▸ PROBLEM REQUIREMENTS
Find every line in the records that contains the word "becomes" and copy each one. Matching is case-sensitive.

▸ DATA TO PROCESS

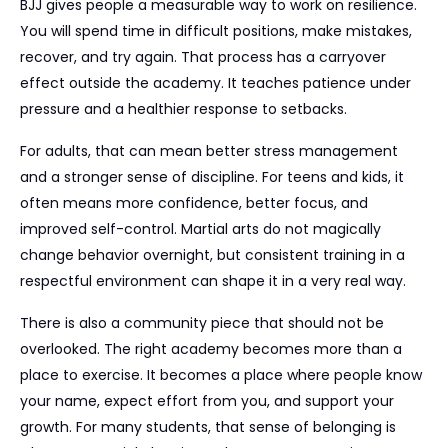
BJJ gives people a measurable way to work on resilience.
You will spend time in difficult positions, make mistakes,
recover, and try again. That process has a carryover
effect outside the academy. It teaches patience under
pressure and a healthier response to setbacks.
For adults, that can mean better stress management
and a stronger sense of discipline. For teens and kids, it
often means more confidence, better focus, and
improved self-control. Martial arts do not magically
change behavior overnight, but consistent training in a
respectful environment can shape it in a very real way.
There is also a community piece that should not be
overlooked. The right academy becomes more than a
place to exercise. It becomes a place where people know
your name, expect effort from you, and support your
growth. For many students, that sense of belonging is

▸ EXERCISE OUTPUT
overlooked. The right academy becomes more than a
place to exercise. It becomes a place where people know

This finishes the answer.